On Saturday the 2nd of October, Taiwan announced a scrambling of its fighter jets following the largest-ever incursion of Chinese aircraft into its airspace. As Beijing celebrated the founding of the People’s Republic of China, 38 aircraft flew through Taiwanese airspace in two waves, including two nuclear-capable H-6 bombers. The Taiwan Defence Ministry reportedly sent combat aircraft to warn away the Chinese aircraft during both incursions, and deployed missile systems to monitor the situation. This move comes shortly after China’s ‘Taiwan Affairs Council’ launched a furious attack against the Taiwanese foreign minister, calling him a “shrilling” fly and a liar.
Both events underscore a wider deterioration in relation between the two nations. Taiwan’s own Mainland Affairs Council called Friday’s comments about the foreign minister “slander and abuse.” It is further stated by the council, “This kind of verbal violence, unprecedented in the international community, only highlights the overstepping of the rules of the Taiwan-related body on the other side of the Taiwan Strait and how far away it is from civilized society.” Meanwhile, Saturday’s incursion has been interpreted by Taiwanese politicians as part of a wider campaign of aggression from Beijing. “China has been wantonly engaged in military aggression, damaging regional peace,” Taiwan Premier Su Tseng-chang told reporters following the matter.
Taiwan, officially known as the Republic of China (ROC), has a contentious history with the People’s Republic of China (PRC). Both groups consider themselves the successor to the 1911 Revolution which overthrew the Qing dynasty and ended over two millennia of imperial rule in China. However, the beginning of the Chinese Civil War in 1927 saw forces from the ROC government and the Chinese Communist Party engaging in intermittent combat until 1949, when Mao Zedong proclaimed the founding of the People’s Republic of China, based in Beijing. Remaining forces of the Republic of China retreated from the mainland to the island of Taiwan where it continued to style itself as the legitimate government of the region. The ROC maintained a delegation at the United Nations until 1971, when General Assembly Resolution 2758 instead recognized the PRC as the legitimate government. The end result is that two governing bodies – the PRC, and the ROC – have claims to being the legitimate government of mainland China, Taiwan, and associated islands. Each claim de jure sovereignty whilst denying the other’s legitimacy. The PRC maintains its belief that Taiwan is a province of China, with war being the outcome should Taiwan attempt to secede in any manner (or should all possibility of peaceful unification be lost).

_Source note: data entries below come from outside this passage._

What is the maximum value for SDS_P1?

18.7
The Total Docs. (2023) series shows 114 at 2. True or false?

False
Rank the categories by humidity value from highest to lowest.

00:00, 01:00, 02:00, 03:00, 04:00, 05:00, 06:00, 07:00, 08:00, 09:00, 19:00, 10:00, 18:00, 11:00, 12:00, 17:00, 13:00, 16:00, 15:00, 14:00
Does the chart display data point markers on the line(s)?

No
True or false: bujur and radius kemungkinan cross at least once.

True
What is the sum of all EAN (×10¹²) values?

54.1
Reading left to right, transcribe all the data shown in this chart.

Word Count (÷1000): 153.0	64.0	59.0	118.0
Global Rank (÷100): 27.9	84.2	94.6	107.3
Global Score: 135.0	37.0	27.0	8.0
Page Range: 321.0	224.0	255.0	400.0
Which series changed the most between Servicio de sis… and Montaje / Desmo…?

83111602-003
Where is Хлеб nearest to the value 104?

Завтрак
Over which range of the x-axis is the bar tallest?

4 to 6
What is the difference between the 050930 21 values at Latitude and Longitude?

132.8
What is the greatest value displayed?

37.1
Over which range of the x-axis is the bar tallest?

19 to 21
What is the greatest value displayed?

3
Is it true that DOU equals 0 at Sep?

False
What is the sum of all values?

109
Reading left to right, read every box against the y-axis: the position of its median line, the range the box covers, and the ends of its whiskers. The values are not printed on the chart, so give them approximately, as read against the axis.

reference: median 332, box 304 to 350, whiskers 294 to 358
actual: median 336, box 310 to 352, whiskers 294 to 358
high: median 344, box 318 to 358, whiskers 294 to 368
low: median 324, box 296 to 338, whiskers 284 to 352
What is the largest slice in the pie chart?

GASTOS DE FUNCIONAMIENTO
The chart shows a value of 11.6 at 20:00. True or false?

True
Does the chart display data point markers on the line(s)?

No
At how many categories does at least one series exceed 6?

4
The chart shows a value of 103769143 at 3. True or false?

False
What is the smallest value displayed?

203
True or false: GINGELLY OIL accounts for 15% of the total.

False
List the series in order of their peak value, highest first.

While the latest incursions could have one worried about war, it is important to note that fear of a PRC-led invasion of Taiwan has existed for as long as the ongoing situation. Throughout the early years of the Cold War, the United States prepared for conflict over the island of ‘Formosa’ (Taiwan) and continued to support the Taipei government. Some analysts believe that the recently hostile relationship between Taipei and Beijing is not representative of the PRC’s aggression, but instead of the deteriorating relationship between Beijing and the United States – the U.S. and its allies have recently been reasserting their presence in the Indo-Pacific in attempt to contain the apparent threat of Chinese hegemony. As such, war itself does not seem to be the likely outcome, but it is still unnerving to see such wanton aggression. Beijing should step back and recognize that the Taipei government has been functionally independent for some time. The PRC cannot expect to suddenly assert dominance over a region that has, for the better part of 80 years, followed its own path. Any attempts to do so, particularly through force, will likely be met with wider conflict – an undesirable outcome.